Excerpt START

[PATCH] D49151: [SimplifyIndVar] Avoid generating truncate instructions with non-hoisted Load operand.

Abderrazek Zaafrani via Phabricator via llvm-commits llvm-commits at lists.llvm.org
Wed Jul 25 16:45:05 PDT 2018


az added a comment.

In https://reviews.llvm.org/D49151#1174443, @efriedma wrote:

> Your example doesn't really help make the case for this patch.  The load in that test is actually loop-invariant; we just don't figure that out until after indvars transforms the induction variable.  Probably LICM could be fixed to handle this case earlier.  Then ultimately, the multiply goes away; the extra operation you're trying to get rid of is actually the sign-extension of a PHI node created by LSR.  LSR and/or SCEV could probably be fixed so this produces an i64 PHI instead.  Either of those fixes would be more straightforward and more obviously profitable.


My example is a greatly simplified example of the actual benchmark but you are absolutely right on the suggestion that we should solve this problem in LICM. If we can do that, SimplifyIndVar would work with clean hoisted loads and LICM would be improved in general. That was my original approach too and a good portion of the work for this performance issue was spent on trying to improve LICM/AA. What I found out is that LICM uses a simple/fast but conservative Type-Based Alias Analysis (AliasSet). I would have to make major changes to that alias analysis to solve my problem and it is unlikely to have it accepted given the strong push back against adding too much complexity into AliasSet. Then, I also thought about making LICM use the more accurate but expansive MemDep alias analysis in a similar way that GVN based PRE uses it (Memdep gives good Alias Analysis info for my real benchmark). But given that the LICM pass is called numerous times, this would add substantial compile time. Given that I did not have an agreeable fix in LICM/AA, I went to the next best place to put a fix which is SimplifyIndVar. It is the next best place because 1) it is there where the truncate instruction and inefficient code is first generated, 2) it is an early pass and I prefer that we clean code early on instead of letting inefficient IR go through other passes, and 3) It makes the IndvarSimp widening optimization more solid because let's consider we have two similar C examples with the only difference being one with a Load inside the loop and the other with a Load outside the loop (LICM could not hoist because of real legality issue or because of limitation of licm such as my case). The widening generates quite different IRs for both cases even though the Load being outside or inside is irrelevant to widening itself. In other words, we want it to generate similar type of code for closely similar input IR.

Excerpt END
Data for analysis START

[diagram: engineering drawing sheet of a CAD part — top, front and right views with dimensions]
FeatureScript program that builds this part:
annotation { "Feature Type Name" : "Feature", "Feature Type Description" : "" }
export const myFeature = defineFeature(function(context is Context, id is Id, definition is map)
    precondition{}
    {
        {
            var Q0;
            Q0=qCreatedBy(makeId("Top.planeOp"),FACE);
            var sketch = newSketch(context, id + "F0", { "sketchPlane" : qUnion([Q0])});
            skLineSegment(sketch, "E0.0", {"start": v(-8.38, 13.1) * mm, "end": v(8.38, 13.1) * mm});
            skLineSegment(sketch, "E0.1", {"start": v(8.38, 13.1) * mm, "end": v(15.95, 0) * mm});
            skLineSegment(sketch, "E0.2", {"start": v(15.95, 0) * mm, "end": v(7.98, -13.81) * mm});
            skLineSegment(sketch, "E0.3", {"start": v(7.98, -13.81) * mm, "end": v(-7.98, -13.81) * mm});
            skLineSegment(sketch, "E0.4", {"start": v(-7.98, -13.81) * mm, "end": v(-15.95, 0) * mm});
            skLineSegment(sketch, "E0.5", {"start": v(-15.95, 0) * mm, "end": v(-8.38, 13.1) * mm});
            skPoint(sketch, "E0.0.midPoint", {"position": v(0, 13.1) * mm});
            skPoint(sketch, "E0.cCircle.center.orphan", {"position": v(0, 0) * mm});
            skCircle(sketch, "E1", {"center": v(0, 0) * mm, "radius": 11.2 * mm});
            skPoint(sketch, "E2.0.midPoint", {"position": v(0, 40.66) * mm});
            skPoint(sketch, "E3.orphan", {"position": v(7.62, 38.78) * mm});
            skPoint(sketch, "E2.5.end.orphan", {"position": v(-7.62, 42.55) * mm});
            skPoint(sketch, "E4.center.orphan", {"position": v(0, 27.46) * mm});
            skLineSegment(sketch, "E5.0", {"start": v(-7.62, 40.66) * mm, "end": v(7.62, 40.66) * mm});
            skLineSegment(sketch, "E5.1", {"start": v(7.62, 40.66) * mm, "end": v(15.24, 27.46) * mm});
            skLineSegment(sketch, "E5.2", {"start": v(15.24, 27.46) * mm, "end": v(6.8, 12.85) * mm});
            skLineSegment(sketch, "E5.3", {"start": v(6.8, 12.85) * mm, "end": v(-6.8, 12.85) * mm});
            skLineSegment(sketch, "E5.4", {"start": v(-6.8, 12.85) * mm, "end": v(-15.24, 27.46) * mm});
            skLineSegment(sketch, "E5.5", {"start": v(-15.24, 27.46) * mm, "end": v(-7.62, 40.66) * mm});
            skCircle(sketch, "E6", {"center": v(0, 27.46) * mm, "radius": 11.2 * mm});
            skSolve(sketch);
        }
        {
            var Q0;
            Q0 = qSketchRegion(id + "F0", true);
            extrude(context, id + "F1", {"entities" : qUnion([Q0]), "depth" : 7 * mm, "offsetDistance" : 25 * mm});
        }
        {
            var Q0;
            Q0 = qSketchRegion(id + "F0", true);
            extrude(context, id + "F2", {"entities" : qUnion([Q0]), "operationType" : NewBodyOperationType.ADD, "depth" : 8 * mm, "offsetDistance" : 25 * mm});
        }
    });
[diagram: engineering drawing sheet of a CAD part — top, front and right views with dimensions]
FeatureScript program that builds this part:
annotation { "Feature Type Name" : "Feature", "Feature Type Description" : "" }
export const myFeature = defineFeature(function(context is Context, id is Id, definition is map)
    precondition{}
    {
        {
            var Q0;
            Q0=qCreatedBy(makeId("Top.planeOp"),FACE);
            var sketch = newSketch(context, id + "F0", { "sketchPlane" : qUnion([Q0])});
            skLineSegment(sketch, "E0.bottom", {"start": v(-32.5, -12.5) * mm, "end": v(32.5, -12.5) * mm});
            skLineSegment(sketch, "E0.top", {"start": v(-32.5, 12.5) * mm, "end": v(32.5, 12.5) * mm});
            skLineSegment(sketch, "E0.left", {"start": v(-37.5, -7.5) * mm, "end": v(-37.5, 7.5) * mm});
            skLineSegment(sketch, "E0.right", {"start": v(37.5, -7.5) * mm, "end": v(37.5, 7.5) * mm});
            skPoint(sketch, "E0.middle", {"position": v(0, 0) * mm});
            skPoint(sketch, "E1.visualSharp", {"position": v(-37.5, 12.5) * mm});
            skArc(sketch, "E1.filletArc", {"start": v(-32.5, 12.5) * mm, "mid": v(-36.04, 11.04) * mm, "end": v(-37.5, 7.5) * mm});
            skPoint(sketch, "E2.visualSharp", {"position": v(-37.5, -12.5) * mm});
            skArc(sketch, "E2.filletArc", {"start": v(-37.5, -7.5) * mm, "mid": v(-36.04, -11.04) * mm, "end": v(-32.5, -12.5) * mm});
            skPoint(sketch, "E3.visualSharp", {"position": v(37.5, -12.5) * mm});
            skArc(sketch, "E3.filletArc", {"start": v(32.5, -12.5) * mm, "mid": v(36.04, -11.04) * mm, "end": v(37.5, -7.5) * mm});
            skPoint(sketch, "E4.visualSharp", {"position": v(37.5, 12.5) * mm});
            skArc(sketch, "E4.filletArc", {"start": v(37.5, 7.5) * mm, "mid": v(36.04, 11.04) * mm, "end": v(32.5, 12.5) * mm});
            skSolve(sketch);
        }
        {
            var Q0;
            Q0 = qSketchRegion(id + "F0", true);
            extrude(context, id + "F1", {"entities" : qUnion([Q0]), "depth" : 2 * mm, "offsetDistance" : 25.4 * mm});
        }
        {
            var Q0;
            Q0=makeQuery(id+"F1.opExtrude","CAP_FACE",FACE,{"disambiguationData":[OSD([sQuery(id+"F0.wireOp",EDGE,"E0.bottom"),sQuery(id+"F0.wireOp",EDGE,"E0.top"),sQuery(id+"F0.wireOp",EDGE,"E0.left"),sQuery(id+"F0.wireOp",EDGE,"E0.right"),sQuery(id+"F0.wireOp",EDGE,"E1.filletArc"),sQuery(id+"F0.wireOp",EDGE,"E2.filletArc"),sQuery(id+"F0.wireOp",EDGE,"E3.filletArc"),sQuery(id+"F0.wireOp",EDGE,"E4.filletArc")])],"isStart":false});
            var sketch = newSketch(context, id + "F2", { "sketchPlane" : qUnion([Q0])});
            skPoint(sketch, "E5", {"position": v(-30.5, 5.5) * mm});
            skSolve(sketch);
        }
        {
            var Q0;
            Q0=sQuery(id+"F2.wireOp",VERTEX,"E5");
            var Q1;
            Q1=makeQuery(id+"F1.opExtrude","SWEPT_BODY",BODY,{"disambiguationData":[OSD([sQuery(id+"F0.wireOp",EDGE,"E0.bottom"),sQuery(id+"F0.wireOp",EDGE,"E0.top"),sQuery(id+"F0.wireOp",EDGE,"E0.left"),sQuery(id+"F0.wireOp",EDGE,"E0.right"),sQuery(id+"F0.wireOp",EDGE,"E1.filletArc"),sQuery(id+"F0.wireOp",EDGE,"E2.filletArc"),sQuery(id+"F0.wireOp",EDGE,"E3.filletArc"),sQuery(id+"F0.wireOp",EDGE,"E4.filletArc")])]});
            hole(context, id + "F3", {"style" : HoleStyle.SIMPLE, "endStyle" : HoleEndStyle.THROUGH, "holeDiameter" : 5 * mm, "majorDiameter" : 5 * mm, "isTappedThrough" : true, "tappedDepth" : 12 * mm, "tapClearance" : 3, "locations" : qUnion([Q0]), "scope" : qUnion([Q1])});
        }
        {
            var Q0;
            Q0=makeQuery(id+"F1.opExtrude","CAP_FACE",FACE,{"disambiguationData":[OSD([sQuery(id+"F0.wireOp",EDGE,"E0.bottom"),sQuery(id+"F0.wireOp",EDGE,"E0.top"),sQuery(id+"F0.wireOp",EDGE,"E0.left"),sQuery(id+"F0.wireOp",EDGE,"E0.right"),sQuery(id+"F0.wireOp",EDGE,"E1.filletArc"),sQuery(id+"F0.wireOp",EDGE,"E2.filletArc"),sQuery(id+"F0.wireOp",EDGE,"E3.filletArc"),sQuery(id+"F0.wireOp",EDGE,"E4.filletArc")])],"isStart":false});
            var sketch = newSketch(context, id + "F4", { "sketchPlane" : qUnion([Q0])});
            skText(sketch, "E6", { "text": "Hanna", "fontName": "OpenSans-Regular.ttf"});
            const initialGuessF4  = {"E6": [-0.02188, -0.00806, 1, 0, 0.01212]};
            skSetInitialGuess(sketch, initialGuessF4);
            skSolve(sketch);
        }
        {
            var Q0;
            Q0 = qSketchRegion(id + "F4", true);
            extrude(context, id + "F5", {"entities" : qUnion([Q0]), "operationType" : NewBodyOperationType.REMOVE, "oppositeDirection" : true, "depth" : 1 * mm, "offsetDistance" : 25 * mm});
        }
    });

Data for analysis END

### Assigned task 1
Reproduce the passage of the review comment from "az added a comment." up to and including "more obviously profitable.", switching "LSR" to "loop strength reduction".
### Assigned task 2
According to the review comment, what kind of alias analysis does LICM use?
### Assigned task 3
Translate this sentence from the review comment into Spanish: "But given that the LICM pass is called numerous times, this would add substantial compile time."

### Task response 1
az added a comment.

In https://reviews.llvm.org/D49151#1174443, @efriedma wrote:

> Your example doesn't really help make the case for this patch.  The load in that test is actually loop-invariant; we just don't figure that out until after indvars transforms the induction variable.  Probably LICM could be fixed to handle this case earlier.  Then ultimately, the multiply goes away; the extra operation you're trying to get rid of is actually the sign-extension of a PHI node created by loop strength reduction.  loop strength reduction and/or SCEV could probably be fixed so this produces an i64 PHI instead.  Either of those fixes would be more straightforward and more obviously profitable.

### Task response 2
A simple, fast, but conservative Type-Based Alias Analysis (AliasSet).

### Task response 3
Pero dado que el pase LICM se invoca numerosas veces, esto añadiría un tiempo de compilación considerable.